At the same time, about N40 trillion remains tied up in banking system liquidity controls, limiting the flow of funds into productive investment.
Despite these constraints, the government continues to prioritise borrowing both domestically and externally to finance its deficit.
Teriba sees this as a structural misstep. “You are looking for debt; you are not looking for equity,” he said. “That is why foreign direct investment does not arrive.”
Other economies offer a contrasting model. Saudi Arabia’s listing of its national oil assets (Saudi Aramco) with about $2 trillion in valuation has transformed its fiscal capacity, allowing it to raise funds at a lower cost and link government wealth directly to market performance.
“If you have such assets in the market, when the market grows, your government balance sheet grows with it,” Teriba said.

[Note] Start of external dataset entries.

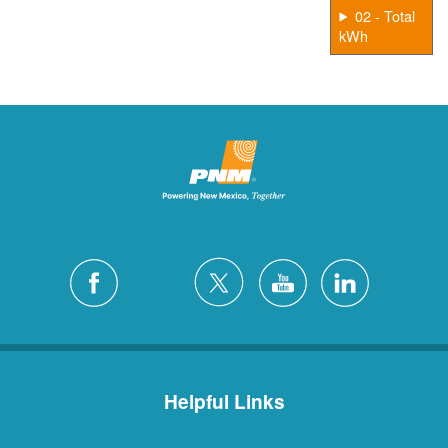
02 - Total
kWh
Helpful Links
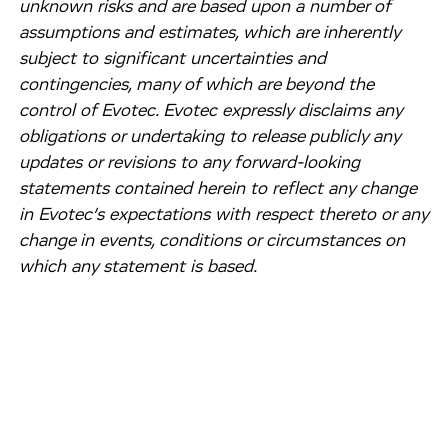
unknown risks and are based upon a number of
assumptions and estimates, which are inherently
subject to significant uncertainties and
contingencies, many of which are beyond the
control of Evotec. Evotec expressly disclaims any
obligations or undertaking to release publicly any
updates or revisions to any forward-looking
statements contained herein to reflect any change
in Evotec’s expectations with respect thereto or any
change in events, conditions or circumstances on
which any statement is based.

Listing state assets also opens the door to more sophisticated financing tools, including asset-backed instruments that are cheaper and less burdensome than traditional sovereign debt.
With the World Bank and IMF warning that Nigeria’s 56 percent year-on-year budget expansion is unsustainable, pressure is mounting for a rethink.
Analysts say the issue is no longer just the size of the deficit but the structure of financing it.
Listing state assets would not only raise capital but also improve transparency, corporate governance, and investor confidence, key ingredients for attracting both domestic and foreign investment.